Source: dailyhodl.com
With Bitcoin (BTC) falling nearly 7% in the last week, one widely followed crypto analyst believes the correction is all part of the process.
Digital assets trader Michaël van de Poppe tells his 705,000 followers on the social media platform X that BTC’s downward trend may be a result of a pre-halving peak.
“The consolidation on Bitcoin continues.
I don’t think we’ll see much spectacle coming from Bitcoin; if we do, it will need to break $70,300.
Above, there is time for new all-time highs, but I suspect we’re still seeing the case of peaking pre-halving.
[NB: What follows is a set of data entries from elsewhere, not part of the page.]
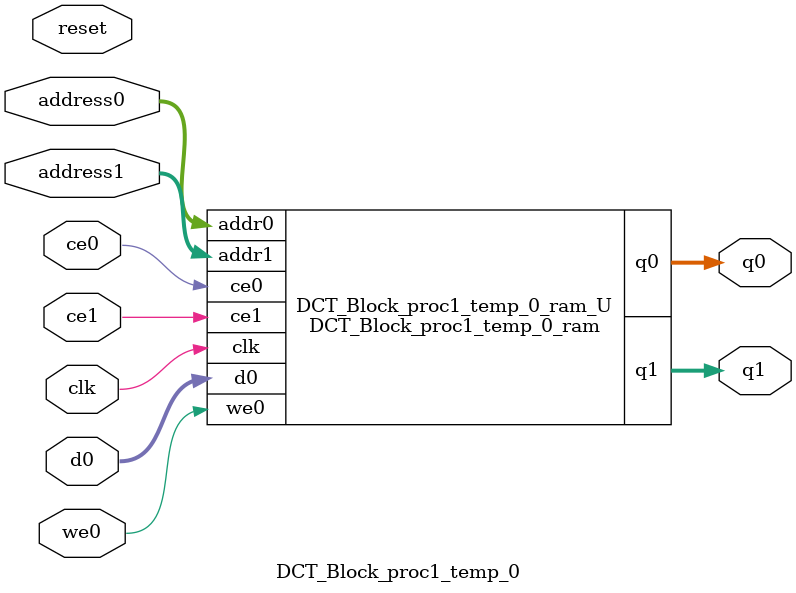
<source format=v>

`timescale 1 ns / 1 ps
module DCT_Block_proc1_temp_0_ram (addr0, ce0, d0, we0, q0, addr1, ce1, q1,  clk);

parameter DWIDTH = 32;
parameter AWIDTH = 3;
parameter MEM_SIZE = 8;

input[AWIDTH-1:0] addr0;
input ce0;
input[DWIDTH-1:0] d0;
input we0;
output reg[DWIDTH-1:0] q0;
input[AWIDTH-1:0] addr1;
input ce1;
output reg[DWIDTH-1:0] q1;
input clk;

(* ram_style = "distributed" *)reg [DWIDTH-1:0] ram[MEM_SIZE-1:0];




always @(posedge clk)  
begin 
    if (ce0) 
    begin
        if (we0) 
        begin 
            ram[addr0] <= d0; 
            q0 <= d0;
        end 
        else 
            q0 <= ram[addr0];
    end
end


always @(posedge clk)  
begin 
    if (ce1) 
    begin
            q1 <= ram[addr1];
    end
end


endmodule


`timescale 1 ns / 1 ps
module DCT_Block_proc1_temp_0(
    reset,
    clk,
    address0,
    ce0,
    we0,
    d0,
    q0,
    address1,
    ce1,
    q1);

parameter DataWidth = 32'd32;
parameter AddressRange = 32'd8;
parameter AddressWidth = 32'd3;
input reset;
input clk;
input[AddressWidth - 1:0] address0;
input ce0;
input we0;
input[DataWidth - 1:0] d0;
output[DataWidth - 1:0] q0;
input[AddressWidth - 1:0] address1;
input ce1;
output[DataWidth - 1:0] q1;



DCT_Block_proc1_temp_0_ram DCT_Block_proc1_temp_0_ram_U(
    .clk( clk ),
    .addr0( address0 ),
    .ce0( ce0 ),
    .d0( d0 ),
    .we0( we0 ),
    .q0( q0 ),
    .addr1( address1 ),
    .ce1( ce1 ),
    .q1( q1 ));

endmodule


</source>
Just like any other cycle.”
The BTC halving refers to the quadrennial event when Bitcoin’s mining rewards are cut in half. The next halving is expected next month.
According to the analyst, BTC’s current price chart is similar to the 2016-2017 cycle chart.
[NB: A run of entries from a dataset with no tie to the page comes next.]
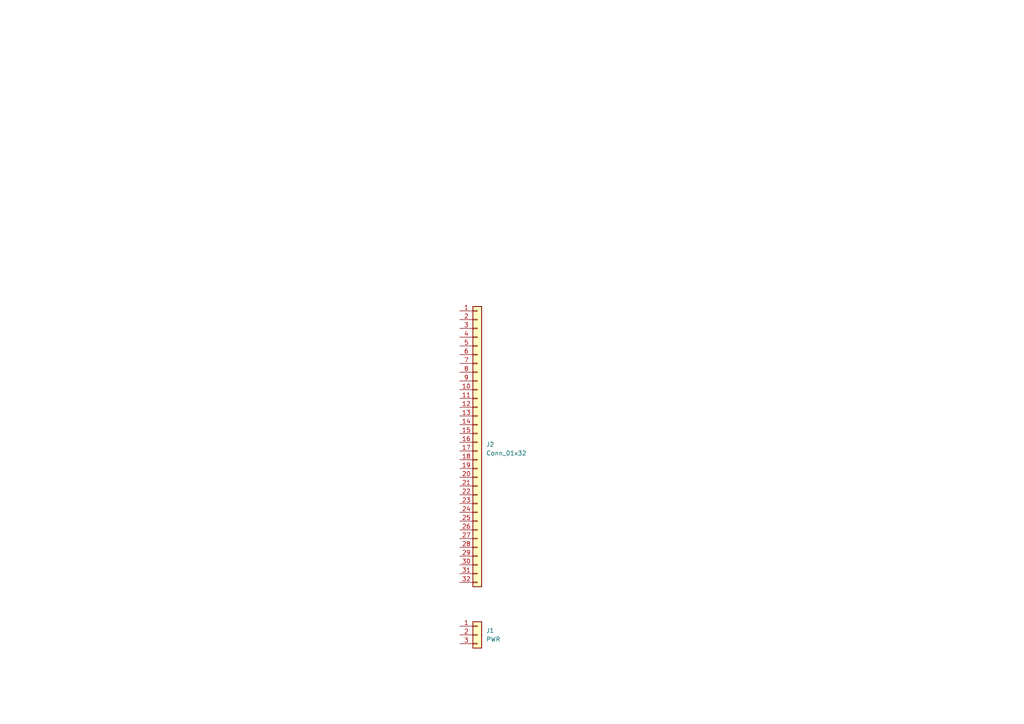
<source format=kicad_sch>
(kicad_sch (version 20230121) (generator eeschema)

  (uuid e4c8fe5c-4d6c-45a9-911b-05eafd37681e)

  (paper "A4")

  


  (symbol (lib_id "Connector_Generic:Conn_01x32") (at 138.43 128.27 0) (unit 1)
    (in_bom yes) (on_board yes) (dnp no) (fields_autoplaced)
    (uuid c1708bd3-5aec-49fb-96b7-ad24be530f5c)
    (property "Reference" "J2" (at 140.97 128.905 0)
      (effects (font (size 1.27 1.27)) (justify left))
    )
    (property "Value" "Conn_01x32" (at 140.97 131.445 0)
      (effects (font (size 1.27 1.27)) (justify left))
    )
    (property "Footprint" "100mm template footprints:SIL32" (at 138.43 128.27 0)
      (effects (font (size 1.27 1.27)) hide)
    )
    (property "Datasheet" "~" (at 138.43 128.27 0)
      (effects (font (size 1.27 1.27)) hide)
    )
    (pin "1" (uuid cd16a653-bc60-449f-bbce-df1a5fad7660))
    (pin "10" (uuid 8a427afa-688c-4ae7-9860-29d9d5658c99))
    (pin "11" (uuid f27a8c75-17c4-4c17-9698-b6995dec57d9))
    (pin "12" (uuid 6ab0b41b-5539-49e0-b72d-84e9cd8f3287))
    (pin "13" (uuid bd80596f-9fb4-43c1-9793-fcba2ae21464))
    (pin "14" (uuid 55ade1c8-5622-4a9e-9f3c-079f9a337a00))
    (pin "15" (uuid 2ad19fab-6315-4276-a12c-a7bba6328cc8))
    (pin "16" (uuid a457bca3-01ad-41e4-bc11-f839d8fefdca))
    (pin "17" (uuid 11fd2ef9-fdd9-4aba-b485-2613602f1088))
    (pin "18" (uuid cd18b163-02b6-4cbf-879d-42966892e381))
    (pin "19" (uuid 9078f243-4a2b-4cc1-8260-d1b22bbf2252))
    (pin "2" (uuid 7e9c69fb-792b-4425-95c4-217fd4843fa9))
    (pin "20" (uuid aa493bd7-de95-438b-9e3c-9e7313d34982))
    (pin "21" (uuid be5260b4-5dd1-474a-9073-c61a1f9aa2b2))
    (pin "22" (uuid 72b75c98-01bc-423c-ab2a-178074025659))
    (pin "23" (uuid 7149ad11-299e-4b70-973b-93e75c919cd7))
    (pin "24" (uuid aed68250-3df3-4b99-8976-062183d49844))
    (pin "25" (uuid 04b9974f-40d0-40b9-b4bb-846495bec47b))
    (pin "26" (uuid 9a8262f2-11dd-4719-9cc6-3a218d4df053))
    (pin "27" (uuid 1acd58a7-beaf-41a6-adfe-7aa60a446f49))
    (pin "28" (uuid 7bb87667-d8be-4a24-9150-63082c9eb406))
    (pin "29" (uuid 93c4bf9e-6259-4991-8979-d724b56ca1bc))
    (pin "3" (uuid 6e93adfa-0a87-4056-b6e1-07ce5fbc42f8))
    (pin "30" (uuid c548cf9c-a663-456d-9cc4-a0a0e099f15c))
    (pin "31" (uuid b81c4812-a5ed-4ae7-a02f-9605156f8948))
    (pin "32" (uuid ecda2a0f-bb4b-4bfe-bdf9-a5573669253d))
    (pin "4" (uuid 87a64b08-9670-4161-bc76-9174d00a266e))
    (pin "5" (uuid c18a095c-3df2-42f8-a5de-719706c4af0d))
    (pin "6" (uuid 9d8807bc-850e-411b-bf0c-0625327dec7b))
    (pin "7" (uuid 9f22abab-feeb-4c07-91d2-8c2f2bcfdadc))
    (pin "8" (uuid 4da10270-6c11-4d82-8580-1ddecb804e9d))
    (pin "9" (uuid ab9b88ff-6618-4059-881c-e1f7eeab9098))
    (instances
      (project "100x160"
        (path "/e4c8fe5c-4d6c-45a9-911b-05eafd37681e"
          (reference "J2") (unit 1)
        )
      )
    )
  )

  (symbol (lib_id "Connector_Generic:Conn_01x03") (at 138.43 184.15 0) (unit 1)
    (in_bom yes) (on_board yes) (dnp no) (fields_autoplaced)
    (uuid ff2d62e9-361f-41ba-94cb-5e55dd7979f5)
    (property "Reference" "J1" (at 140.97 182.88 0)
      (effects (font (size 1.27 1.27)) (justify left))
    )
    (property "Value" "PWR" (at 140.97 185.42 0)
      (effects (font (size 1.27 1.27)) (justify left))
    )
    (property "Footprint" "100mm template footprints:CTB93HD3" (at 138.43 184.15 0)
      (effects (font (size 1.27 1.27)) hide)
    )
    (property "Datasheet" "~" (at 138.43 184.15 0)
      (effects (font (size 1.27 1.27)) hide)
    )
    (pin "1" (uuid 3292864d-7ea0-429d-b99d-71d6384aeb14))
    (pin "2" (uuid 51890456-f6db-480a-815c-3376d03bb09c))
    (pin "3" (uuid a5fbf9a7-c9ef-4144-9627-dfafc8dc1f5e))
    (instances
      (project "100x160"
        (path "/e4c8fe5c-4d6c-45a9-911b-05eafd37681e"
          (reference "J1") (unit 1)
        )
      )
    )
  )

  (sheet_instances
    (path "/" (page "1"))
  )
)

</source>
“In some way, the price action of Bitcoin is comparable to the 2016-2017 cycle.
Peak four weeks before the halving takes place.
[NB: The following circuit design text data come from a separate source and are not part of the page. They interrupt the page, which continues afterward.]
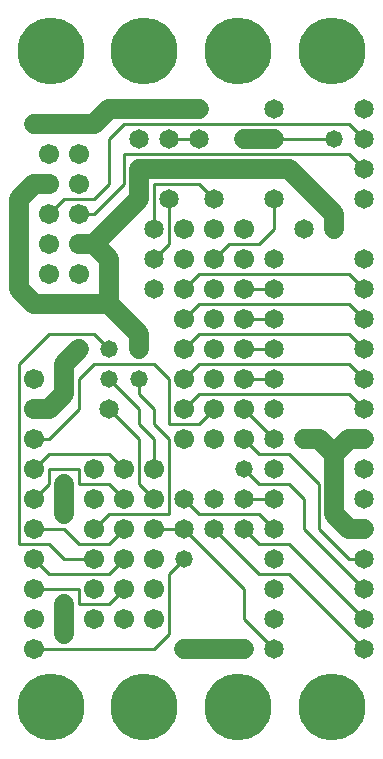
<source format=gbl>
%MOIN*%
%FSLAX25Y25*%
G04 D10 used for Character Trace; *
G04     Circle (OD=.01000) (No hole)*
G04 D11 used for Power Trace; *
G04     Circle (OD=.06500) (No hole)*
G04 D12 used for Signal Trace; *
G04     Circle (OD=.01100) (No hole)*
G04 D13 used for Via; *
G04     Circle (OD=.05800) (Round. Hole ID=.02800)*
G04 D14 used for Component hole; *
G04     Circle (OD=.06500) (Round. Hole ID=.03500)*
G04 D15 used for Component hole; *
G04     Circle (OD=.06700) (Round. Hole ID=.04300)*
G04 D16 used for Component hole; *
G04     Circle (OD=.08100) (Round. Hole ID=.05100)*
G04 D17 used for Component hole; *
G04     Circle (OD=.08900) (Round. Hole ID=.05900)*
G04 D18 used for Component hole; *
G04     Circle (OD=.11300) (Round. Hole ID=.08300)*
G04 D19 used for Component hole; *
G04     Circle (OD=.16000) (Round. Hole ID=.13000)*
G04 D20 used for Component hole; *
G04     Circle (OD=.18300) (Round. Hole ID=.15300)*
G04 D21 used for Component hole; *
G04     Circle (OD=.22291) (Round. Hole ID=.19291)*
%ADD10C,.01000*%
%ADD11C,.06500*%
%ADD12C,.01100*%
%ADD13C,.05800*%
%ADD14C,.06500*%
%ADD15C,.06700*%
%ADD16C,.08100*%
%ADD17C,.08900*%
%ADD18C,.11300*%
%ADD19C,.16000*%
%ADD20C,.18300*%
%ADD21C,.22291*%
%IPPOS*%
%LPD*%
G90*X0Y0D02*D21*X15625Y15625D03*D15*              
X10000Y35000D03*D12*X50000D01*X55000Y40000D01*    
Y60000D01*X60000Y65000D01*D13*D03*D14*            
X70000Y75000D03*D12*X85000Y60000D01*X95000D01*    
X120000Y35000D01*D14*D03*Y45000D03*D12*           
X95000Y70000D01*X85000D01*X80000Y75000D01*D14*D03*
D12*X90000D02*X85000Y80000D01*D14*X90000Y75000D03*
D12*X65000Y80000D02*X85000D01*X65000D02*          
X60000Y85000D01*D14*D03*D12*X35000Y80000D02*      
X55000D01*X30000Y75000D02*X35000Y80000D01*D15*    
X30000Y75000D03*D12*X25000Y70000D02*X35000D01*    
X25000D02*X20000Y75000D01*X10000D01*D15*D03*D12*  
X20000Y65000D02*X15000Y70000D01*X20000Y65000D02*  
X30000D01*D15*D03*D12*X15000Y60000D02*X35000D01*  
X15000D02*X10000Y65000D01*D15*D03*D12*            
X5000Y70000D02*X15000D01*X5000D02*Y130000D01*     
X15000Y140000D01*X30000D01*X35000Y135000D01*D13*  
D03*D12*X25000Y125000D02*X30000Y130000D01*        
X25000Y115000D02*Y125000D01*X15000Y105000D02*     
X25000Y115000D01*X10000Y105000D02*X15000D01*D15*  
X10000D03*D12*Y95000D02*X15000Y100000D01*D15*     
X10000Y95000D03*D12*Y85000D02*X15000Y90000D01*D15*
X10000Y85000D03*D12*X15000Y90000D02*Y95000D01*    
X25000D01*Y90000D01*X35000D01*X40000Y85000D01*D15*
D03*D12*X50000D02*X45000Y90000D01*D15*            
X50000Y85000D03*D12*X55000Y80000D02*Y105000D01*   
X50000Y110000D01*Y115000D01*X45000Y120000D01*     
Y125000D01*D13*D03*D12*X55000D02*X50000Y130000D01*
X55000Y110000D02*Y125000D01*Y110000D02*X65000D01* 
X70000Y115000D01*D15*D03*D12*X60000D02*           
X65000Y120000D01*D15*X60000Y115000D03*D12*        
X65000Y120000D02*X115000D01*X120000Y115000D01*D14*
D03*D11*X110000Y100000D02*X115000Y105000D01*      
X110000Y80000D02*Y100000D01*X115000Y75000D02*     
X110000Y80000D01*X115000Y75000D02*X120000D01*D14* 
D03*D12*X115000Y65000D02*X120000D01*D14*D03*D12*  
X115000D02*X105000Y75000D01*Y90000D01*            
X95000Y100000D01*X85000D01*X80000Y105000D01*D15*  
D03*D14*X90000Y95000D03*Y115000D03*Y105000D03*D12*
X80000Y115000D01*D15*D03*D14*X90000Y125000D03*D12*
X80000D01*D15*D03*D14*X90000Y135000D03*D12*       
X80000D01*D15*D03*D14*X90000Y145000D03*D12*       
X80000D01*D15*D03*D14*X90000Y155000D03*D12*       
X80000D01*D15*D03*D14*X90000Y165000D03*D15*       
X70000D03*D12*X75000Y170000D01*X85000D01*         
X90000Y175000D01*Y185000D01*D14*D03*              
X100000Y175000D03*X80000Y195000D03*D11*X70000D01* 
D14*D03*D11*X45000D01*Y185000D01*D14*D03*D11*     
X30000Y170000D01*X35000Y165000D01*Y150000D01*     
X45000Y140000D01*Y135000D01*D14*D03*D12*          
X30000Y130000D02*X50000D01*D13*X35000Y125000D03*  
D12*X45000Y115000D01*Y110000D01*X50000Y105000D01* 
Y95000D01*D15*D03*D12*X45000Y90000D02*Y105000D01* 
X35000Y115000D01*D14*D03*D11*X20000Y120000D02*    
Y130000D01*X15000Y115000D02*X20000Y120000D01*     
X10000Y115000D02*X15000D01*D15*X10000D03*         
Y125000D03*D11*X20000Y130000D02*X25000Y135000D01* 
D14*D03*D11*X10000Y150000D02*X35000D01*D15*       
X25000Y160000D03*D14*X50000Y165000D03*D12*        
X55000Y170000D01*Y185000D01*D14*D03*D12*          
X50000Y175000D02*Y190000D01*D14*Y175000D03*D15*   
X60000Y165000D03*Y175000D03*D12*Y155000D02*       
X65000Y160000D01*D15*X60000Y155000D03*D12*        
Y145000D02*X65000Y150000D01*D15*X60000Y145000D03* 
D12*Y135000D02*X65000Y140000D01*D15*              
X60000Y135000D03*D12*Y125000D02*X65000Y130000D01* 
D15*X60000Y125000D03*D12*X65000Y130000D02*        
X115000D01*X120000Y125000D01*D14*D03*Y135000D03*  
D12*X115000Y140000D01*X65000D01*D15*              
X70000Y135000D03*Y145000D03*D12*X65000Y150000D02* 
X115000D01*X120000Y145000D01*D14*D03*Y155000D03*  
D12*X115000Y160000D01*X65000D01*D15*              
X70000Y155000D03*X80000Y175000D03*X70000D03*      
X80000Y165000D03*D14*X50000Y155000D03*            
X70000Y185000D03*D12*X65000Y190000D01*X50000D01*  
X40000D02*Y200000D01*X30000Y180000D02*            
X40000Y190000D01*X25000Y180000D02*X30000D01*D15*  
X25000D03*D12*X20000Y185000D02*X30000D01*         
X15000Y180000D02*X20000Y185000D01*D15*            
X15000Y180000D03*X25000Y170000D03*D11*X30000D01*  
D12*Y185000D02*X35000Y190000D01*Y205000D01*       
X40000Y210000D01*X115000D01*X120000Y205000D01*D14*
D03*D12*Y195000D02*X115000Y200000D01*D14*         
X120000Y195000D03*D12*X40000Y200000D02*X115000D01*
D14*X45000Y205000D03*D13*X30000Y210000D03*D11*    
X10000D01*D13*D03*D15*X15000Y200000D03*X25000D03* 
D11*X30000Y210000D02*X35000Y215000D01*X50000D01*  
D14*D03*D11*X65000D01*D14*D03*X55000Y205000D03*   
D12*X65000D01*D14*D03*D11*X80000Y195000D02*       
X90000D01*D14*D03*D11*X95000D01*X110000Y180000D01*
Y175000D01*D14*D03*X120000Y165000D03*Y185000D03*  
X80000Y205000D03*D11*X90000D01*D14*D03*D12*       
X110000D01*D13*D03*D14*X120000Y215000D03*         
X90000D03*D21*X78125Y234375D03*X109375D03*        
X46875D03*D15*X70000Y125000D03*X25000Y190000D03*  
D21*X15625Y234375D03*D15*X15000Y190000D03*D11*    
X10000D01*X5000Y185000D01*Y155000D01*             
X10000Y150000D01*D15*X15000Y160000D03*Y170000D03* 
X60000Y105000D03*D12*X15000Y100000D02*X35000D01*  
X40000Y95000D01*D15*D03*X30000Y85000D03*Y95000D03*
D14*X60000Y75000D03*D12*X80000Y55000D01*Y45000D01*
X90000Y35000D01*D14*D03*Y45000D03*X80000Y35000D03*
D11*X70000D01*D14*D03*D11*X60000D01*D14*D03*D15*  
X50000Y45000D03*D21*X78125Y15625D03*D15*          
X40000Y55000D03*D12*X35000Y50000D01*X25000D01*    
Y55000D01*X10000D01*D15*D03*D13*X20000Y50000D03*  
D11*Y40000D01*D13*D03*D15*X10000Y45000D03*        
X30000D03*Y55000D03*D12*X35000Y60000D02*          
X40000Y65000D01*D15*D03*D12*X35000Y70000D02*      
X40000Y75000D01*D15*D03*X50000Y65000D03*Y75000D03*
D12*X60000D01*D14*X70000Y85000D03*D13*            
X80000Y95000D03*D12*X85000Y90000D01*X95000D01*    
X100000Y85000D01*Y75000D01*X120000Y55000D01*D14*  
D03*X90000Y85000D03*D12*X80000D01*D14*D03*D13*    
X100000Y105000D03*D11*X105000D01*                 
X110000Y100000D01*X115000Y105000D02*X120000D01*   
D14*D03*Y95000D03*Y85000D03*X90000Y65000D03*      
Y55000D03*D15*X70000Y105000D03*X50000Y55000D03*   
X40000Y45000D03*D21*X46875Y15625D03*X109375D03*   
D13*X20000Y90000D03*D11*Y80000D01*D13*D03*M02*    

</source>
Consolidation and another correction, after which a slow upward grind happens until acceleration 6 months later.”
Van de Poppe also claims that BTC’s correction only strengthens his bullish thesis.
“Bitcoin still correcting down.
My main thesis is that we’ve seen the pre-halving hype and that we’re going to have a long, massive bull market.
Anything in the lower boundaries -> buy opportunity.
Interested in buying dips on altcoins too.”
BTC is worth $63,873 at time of writing, down 4% in the last 24 hours.